No, what I do worry about are the same things I’ve always worried about. I worry about whether they’ll be kind to people, generous with their time and energy. I worry about whether they’ll help people out and offer second chances when dumb mistakes are made, even if those mistakes have bothered them. I worry about them being able to resist petty power struggles, and being prepared to inconvenience themselves in the interest of making life better for other people, particularly people who are smaller and weaker than them. I hope they remember me and their father inconveniencing ourselves to care for them when they were young and weak. To raise a person who doesn’t remember being treated like this is to risk raising someone who doesn’t know to treat other people like this. It’s priming someone to be a problem partner, a problem parent, a problem caregiver for their own parents when the time comes for us to grow old, losing track of our time and possessions, needing someone to patiently and helpfully oversee our daily activities. The tables that we’re sitting at with our children at this early stage in our family lives—they turn.
There’s more still. Not all parents are equally well-equipped for parenting. Some of us work, run businesses, parent alone, are simultaneously caring for older generations, cope with illnesses of our own, spend years in pregnancy and breastfeeding modes that make us less than constantly available to our kids. Maybe what I’m saying when I walk into my fifteen-year-old’s bedroom while it’s still dark and pat him on the arm until he pats my hand back, telling me without a word that he’s awake, isn’t that he’s cute and I want him to stay my baby forever. Maybe I’m saying I realize I never spent an entire week planning and executing a lavish birthday party for him, so I hope he can accept my love in these small installments offered in silence every morning. Maybe what I was saying when I chucked that daily granola bar and sandwich into a brown bag for my eighteen-year-old is how sorry I am that I was too busy with his baby brothers to ever be a parent volunteer in his classroom while he was at school, so I hope he’ll accept rations of food I paid for and assembled with my own hands instead.

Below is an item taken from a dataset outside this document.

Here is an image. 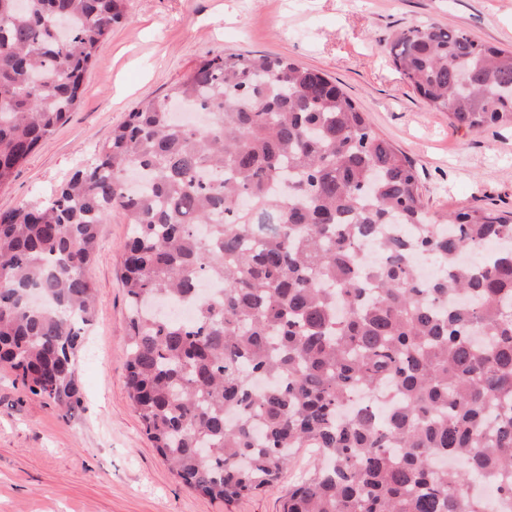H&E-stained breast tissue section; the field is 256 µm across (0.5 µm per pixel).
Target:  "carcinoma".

It’s trite to spell it out—not to mention terribly ironic to have to write it in response to an article that repeatedly condemns “judging” among parents–but clearly, parents can only offer their kids resources they actually have. Even then, those resources—time, money, talents, health and wellness–have to be tailored to meet the needs and characters of individual kids, rather than being applied as meme-ish rules of thumb pasted under bossy headlines. We don’t, contrary to what the article’s title says “raise an adult.” The idiom is actually that we raise children. Unless kids die young, they will become adults. There’s nothing their parents can do to stop that and there’s no need to quit anything but worrying about it. What’s more important than whether they’ll be adults is what kinds of adult behaviours we’re modelling for them.